Utopian Morality

In the past, communities were held together, and public morality maintained, by the personal sense of shame and obligation, the habituation of moderate emotional responses, the concern for family honor, and the desire to prove oneself worthy of the responsibilities of individual self-government. Today, in a quest to root out all moral aberrations and imperfections, societies employ school-indoctrinated slogans, omnipresent cameras, algorithmic monitors, and an ever-expanding panoply of mandates and quasi-regulatory social tribunals to direct and delimit everyone’s actions, words, and even thoughts, by means of the omnipresent awareness of being prodded, watched, ordered, and frightened into behaviors that are never truly chosen, actions without real alternatives.

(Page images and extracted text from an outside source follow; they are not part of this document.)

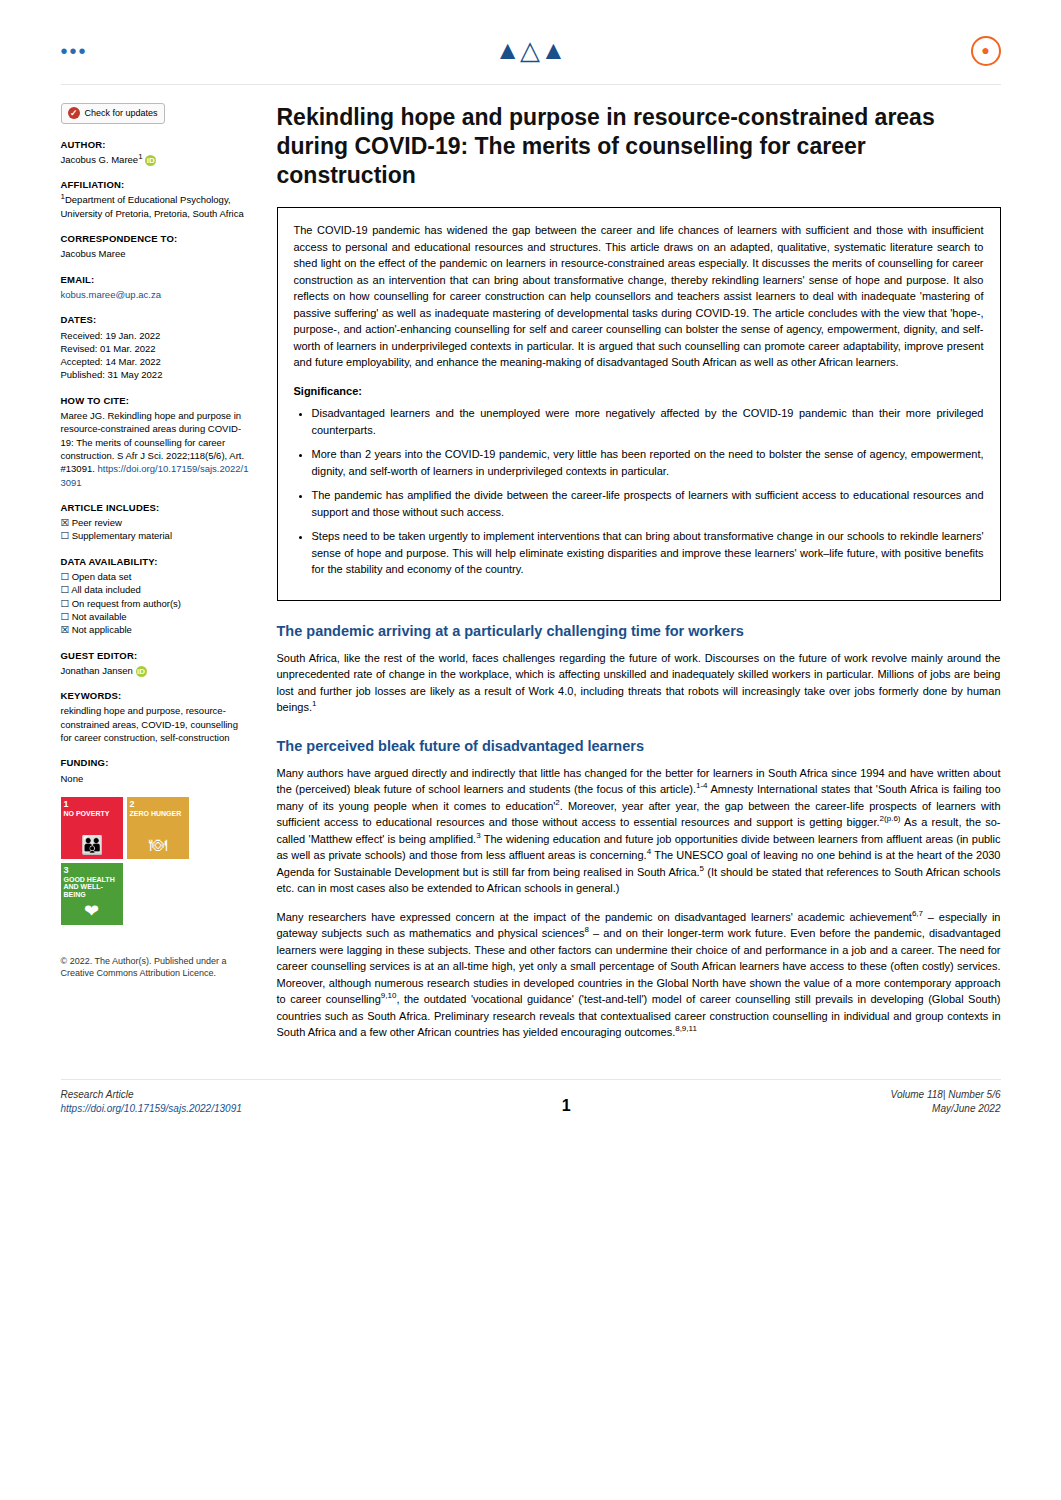•••
▲△▲
●
✓ Check for updates
Author:
Jacobus G. Maree1 iD
Affiliation:
1Department of Educational Psychology, University of Pretoria, Pretoria, South Africa
Correspondence to:
Jacobus Maree
Email:
kobus.maree@up.ac.za
Dates:
Received: 19 Jan. 2022
Revised: 01 Mar. 2022
Accepted: 14 Mar. 2022
Published: 31 May 2022
How to cite:
Maree JG. Rekindling hope and purpose in resource-constrained areas during COVID-19: The merits of counselling for career construction. S Afr J Sci. 2022;118(5/6), Art. #13091. https://doi.org/10.17159/sajs.2022/13091
Article includes:
☒ Peer review
☐ Supplementary material
Data availability:
☐ Open data set
☐ All data included
☐ On request from author(s)
☐ Not available
☒ Not applicable
Guest Editor:
Jonathan Jansen iD
Keywords:
rekindling hope and purpose, resource-constrained areas, COVID-19, counselling for career construction, self-construction
Funding:
None
1
No Poverty
👪
2
Zero Hunger
🍽
3
Good Health and Well-being
❤
© 2022. The Author(s). Published under a Creative Commons Attribution Licence.
Rekindling hope and purpose in resource-constrained areas during COVID-19: The merits of counselling for career construction
The COVID-19 pandemic has widened the gap between the career and life chances of learners with sufficient and those with insufficient access to personal and educational resources and structures. This article draws on an adapted, qualitative, systematic literature search to shed light on the effect of the pandemic on learners in resource-constrained areas especially. It discusses the merits of counselling for career construction as an intervention that can bring about transformative change, thereby rekindling learners' sense of hope and purpose. It also reflects on how counselling for career construction can help counsellors and teachers assist learners to deal with inadequate 'mastering of passive suffering' as well as inadequate mastering of developmental tasks during COVID-19. The article concludes with the view that 'hope-, purpose-, and action'-enhancing counselling for self and career counselling can bolster the sense of agency, empowerment, dignity, and self-worth of learners in underprivileged contexts in particular. It is argued that such counselling can promote career adaptability, improve present and future employability, and enhance the meaning-making of disadvantaged South African as well as other African learners.
Significance:
Disadvantaged learners and the unemployed were more negatively affected by the COVID-19 pandemic than their more privileged counterparts.
More than 2 years into the COVID-19 pandemic, very little has been reported on the need to bolster the sense of agency, empowerment, dignity, and self-worth of learners in underprivileged contexts in particular.
The pandemic has amplified the divide between the career-life prospects of learners with sufficient access to educational resources and support and those without such access.
Steps need to be taken urgently to implement interventions that can bring about transformative change in our schools to rekindle learners' sense of hope and purpose. This will help eliminate existing disparities and improve these learners' work–life future, with positive benefits for the stability and economy of the country.
The pandemic arriving at a particularly challenging time for workers
South Africa, like the rest of the world, faces challenges regarding the future of work. Discourses on the future of work revolve mainly around the unprecedented rate of change in the workplace, which is affecting unskilled and inadequately skilled workers in particular. Millions of jobs are being lost and further job losses are likely as a result of Work 4.0, including threats that robots will increasingly take over jobs formerly done by human beings.1
The perceived bleak future of disadvantaged learners
Many authors have argued directly and indirectly that little has changed for the better for learners in South Africa since 1994 and have written about the (perceived) bleak future of school learners and students (the focus of this article).1-4 Amnesty International states that 'South Africa is failing too many of its young people when it comes to education'2. Moreover, year after year, the gap between the career-life prospects of learners with sufficient access to educational resources and those without access to essential resources and support is getting bigger.2(p.6) As a result, the so-called 'Matthew effect' is being amplified.3 The widening education and future job opportunities divide between learners from affluent areas (in public as well as private schools) and those from less affluent areas is concerning.4 The UNESCO goal of leaving no one behind is at the heart of the 2030 Agenda for Sustainable Development but is still far from being realised in South Africa.5 (It should be stated that references to South African schools etc. can in most cases also be extended to African schools in general.)
Many researchers have expressed concern at the impact of the pandemic on disadvantaged learners' academic achievement6,7 – especially in gateway subjects such as mathematics and physical sciences8 – and on their longer-term work future. Even before the pandemic, disadvantaged learners were lagging in these subjects. These and other factors can undermine their choice of and performance in a job and a career. The need for career counselling services is at an all-time high, yet only a small percentage of South African learners have access to these (often costly) services. Moreover, although numerous research studies in developed countries in the Global North have shown the value of a more contemporary approach to career counselling9,10, the outdated 'vocational guidance' ('test-and-tell') model of career counselling still prevails in developing (Global South) countries such as South Africa. Preliminary research reveals that contextualised career construction counselling in individual and group contexts in South Africa and a few other African countries has yielded encouraging outcomes.8,9,11
Research Article
https://doi.org/10.17159/sajs.2022/13091
1
Volume 118| Number 5/6
May/June 2022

The result of this recent perfecting of artificial (i.e., mechanistic) methods of social control? The internal regulatory system of the free and responsible individual has been replaced with external controls, which if ever lifted for a moment would reveal anarchy, which is to say a crowd (not a community in any proper sense) comprised of overgrown and poorly raised children, guided only by anxiety over getting caught or obedience rooted in the practical futility of trying anything, and restrained only by calculations of what they can get away with or by the laziness of unthinking mob compliance.

In short, public morality has been reduced to mutual assured destruction — the Hobbesian state of nature — slowed only by fear of the monitors and the lassitude of deeply ingrained pointlessness. This is the paradoxical essence and inevitable outcome of ceding the tasks of moral education and social cohesiveness to the machinery of the utopian bureaucratic police state.